Access is only granted after identity is confirmed, not before. This drastically reduces potential attack surfaces.

Individual Control

Security policies are applied directly to each element, rather than to broad network segments.

If an attacker compromises one device, their access is isolated to that single element. They cannot move to another part of your network.

Picosegmentation vs Existing Approaches

Here’s a straightforward comparison of network security approaches:

Traditional Network Segmentation (VLANs, Subnets)
Microsegmentation (Software-Defined Zones)
Picosegmentation (Identity-Based Access)
How Security is Applied
Broad network segments
Defined zones/workloads
Individual elements
Scope of Protection
Low - Entire subnets vulnerable
Medium - Limited to defined zones
High - Every digital asset protected individually
Effort/Complexity
High cost, difficult to maintain
Cumbersome rules, complex to manage at scale
Simplified rules, dynamic, scalable, lower maintenance

Picosegmentation offers the highest level of security available today, with significantly lower complexity and maintenance.

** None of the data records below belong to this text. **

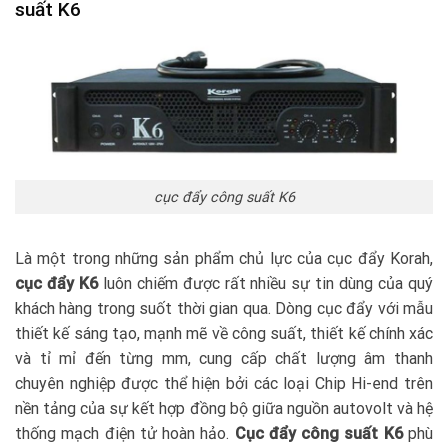
suất K6
cục đẩy công suất K6
Là một trong những sản phẩm chủ lực của cục đẩy Korah,
cục đẩy K6
luôn chiếm được rất nhiều sự tin dùng của quý
khách hàng trong suốt thời gian qua. Dòng cục đẩy với mẫu
thiết kế sáng tạo, mạnh mẽ về công suất, thiết kế chính xác
và tỉ mỉ đến từng mm, cung cấp chất lượng âm thanh
chuyên nghiệp được thể hiện bởi các loại Chip Hi-end trên
nền tảng của sự kết hợp đồng bộ giữa nguồn autovolt và hệ
thống mạch điện tử hoàn hảo.
Cục đẩy công suất K6
phù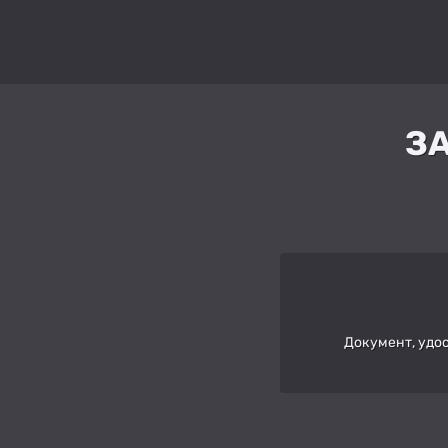
З
Документ, удо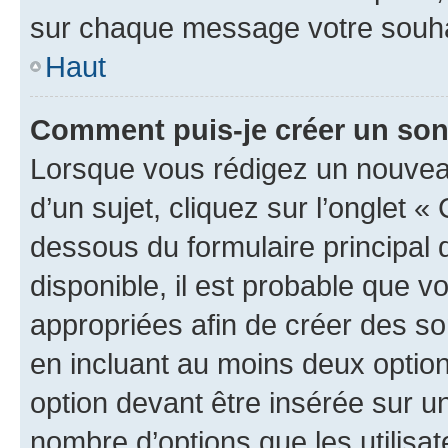
sur chaque message votre souhai
Haut
Comment puis-je créer un so
Lorsque vous rédigez un nouvea
d’un sujet, cliquez sur l’onglet 
dessous du formulaire principal d
disponible, il est probable que 
appropriées afin de créer des so
en incluant au moins deux opti
option devant être insérée sur u
nombre d’options que les utilisa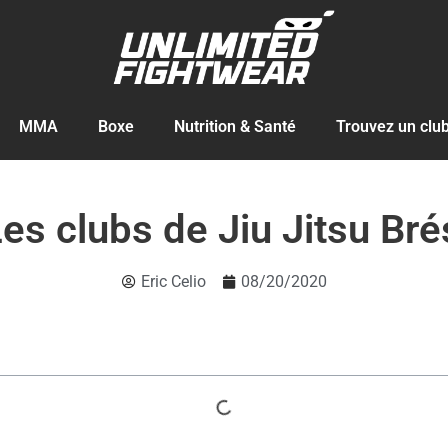
MMA
Boxe
Nutrition & Santé
Trouvez un clu
es clubs de Jiu Jitsu Bré
Eric Celio
08/20/2020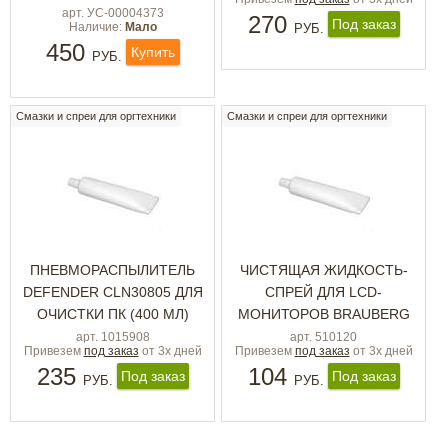
арт. УС-00004373
270
Под заказ
Наличие:
Мало
РУБ.
450
Купить
РУБ.
Смазки и спреи для оргтехники
Смазки и спреи для оргтехники
ПНЕВМОРАСПЫЛИТЕЛЬ
ЧИСТЯЩАЯ ЖИДКОСТЬ-
DEFENDER CLN30805 ДЛЯ
СПРЕЙ ДЛЯ LCD-
ОЧИСТКИ ПК (400 МЛ)
МОНИТОРОВ BRAUBERG
арт. 1015908
арт. 510120
Привезем
под заказ
от 3х дней
Привезем
под заказ
от 3х дней
235
104
Под заказ
Под заказ
РУБ.
РУБ.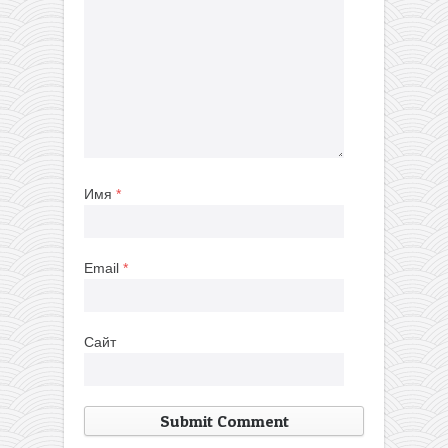
Имя
*
Email
*
Сайт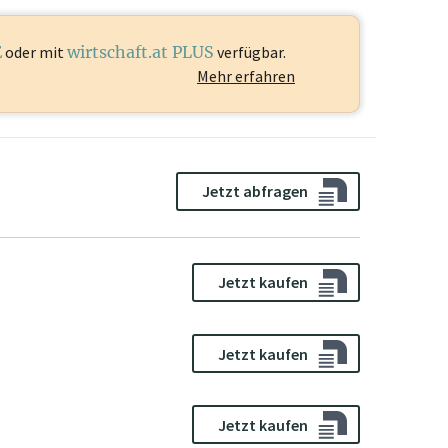
E
oder mit
wirtschaft.at PLUS
verfügbar.
Mehr erfahren
Jetzt abfragen
Jetzt kaufen
Jetzt kaufen
Jetzt kaufen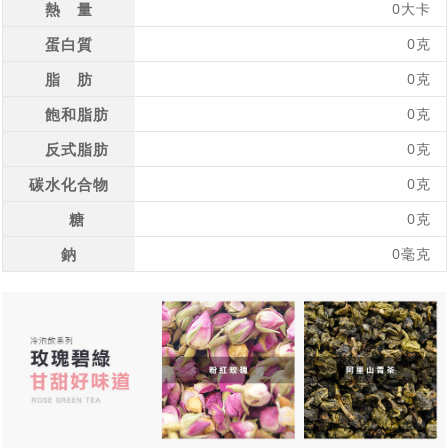
熱 量
0大卡
蛋白質
0克
脂 肪
0克
飽和脂肪
0克
反式脂肪
0克
碳水化合物
0克
糖
0克
鈉
0毫克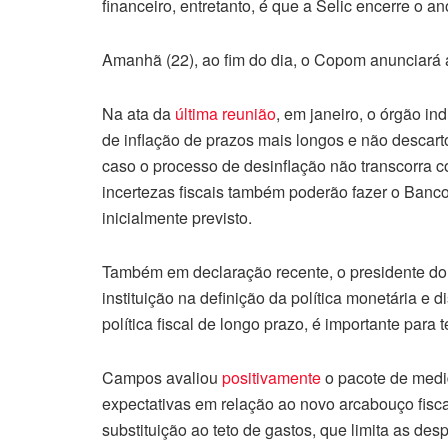
financeiro, entretanto, é que a Selic encerre o 
Amanhã (22), ao fim do dia, o Copom anunciará 
Na ata da
última reunião
, em janeiro, o órgão i
de inflação de prazos mais longos e não descart
caso o processo de desinflação não transcorra 
incertezas fiscais também poderão fazer o Banco
inicialmente previsto.
Também em declaração recente, o presidente d
instituição na definição da política monetária e
política fiscal de longo prazo, é importante par
Campos avaliou
positivamente
o pacote de medi
expectativas em relação ao novo arcabouço fisc
substituição ao teto de gastos, que limita as des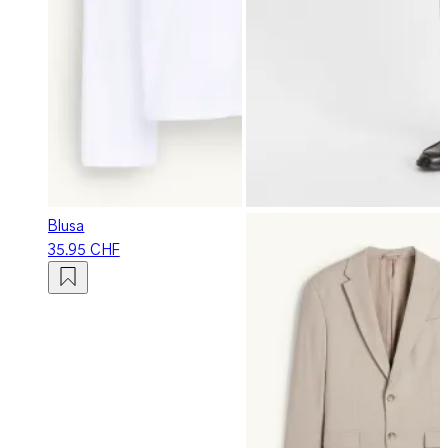
Blusa
35.95 CHF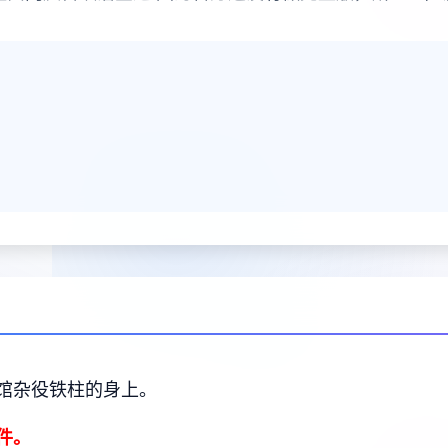
馆杂役铁柱的身上。
件。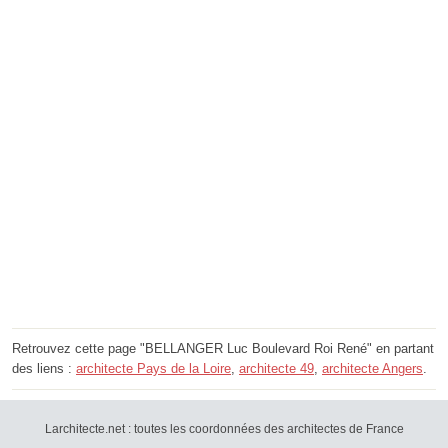
Retrouvez cette page "BELLANGER Luc Boulevard Roi René" en partant
des liens :
architecte Pays de la Loire
,
architecte 49
,
architecte Angers
.
Larchitecte.net : toutes les coordonnées des architectes de France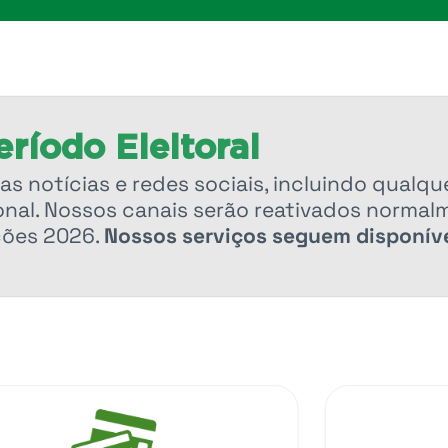
ríodo Eleitoral
as notícias e redes sociais, incluindo qualqu
nal. Nossos canais serão reativados normal
ções 2026.
Nossos serviços seguem disponíve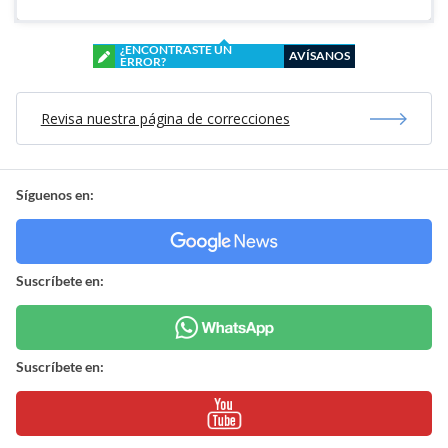
¿ENCONTRASTE UN
AVÍSANOS
ERROR?
Revisa nuestra página de correcciones
Síguenos en:
Suscríbete en:
Suscríbete en: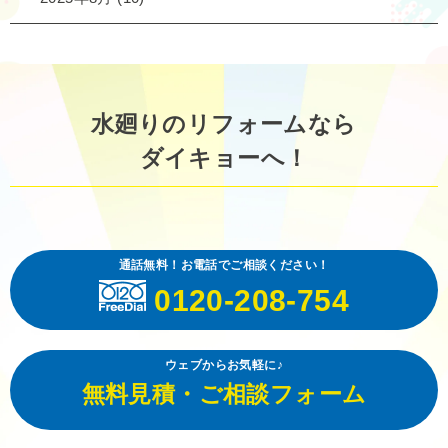
水廻りのリフォームなら
ダイキョーへ！
通話無料！お電話でご相談ください！
0120-208-754
ウェブからお気軽に♪
無料見積・ご相談フォーム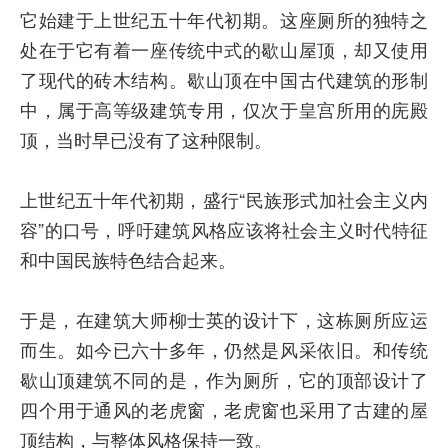
它始建于上世纪五十年代初期。这座厕所的独特之
处在于它有着一座传统中式的歇山屋顶，却又使用
了现代的砖木结构。歇山顶在中国古代建筑的形制
中，属于高等级建筑专用，仅次于皇宫所用的庑殿
顶，当时早已没有了这种限制。
上世纪五十年代初期，盛行“民族形式加社会主义内
容”的口号，呼吁建筑风格应该将社会主义时代特征
和中国民族特色结合起来。
于是，在建筑大师柳士英的设计下，这栋厕所应运
而生。如今已六十多年，仍然是风采依旧。和传统
歇山顶建筑不同的是，作为厕所，它的顶部设计了
四个用于通风的老虎窗，老虎窗也采用了古建的屋
顶结构，与整体风格保持一致。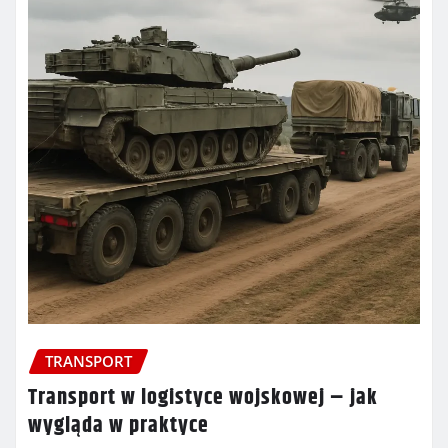
TRANSPORT
Transport w logistyce wojskowej – jak
wygląda w praktyce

Implementing Picosegmentation Practically with the atPlatform

Unlike microsegmentation, which often requires a complete network overhaul, you can implement picosegmentation with the atPlatform incrementally.

Start with your most critical assets. For example, remote access for admins to key servers, or securing new IoT devices and AI agents as they come online. Over time, you can gradually extend atPlatform-powered picosegmentation across your entire network, strengthening your security layer by layer while also benefiting from other atPlatform advantages

The atPlatform cryptographically verifies every interaction on your network. This ensures that only authenticated and authorized entities can connect. Its policy engine then lets you set and enforce individual-level security policies, making picosegmentaion possible, scalable, and attainable for your organization.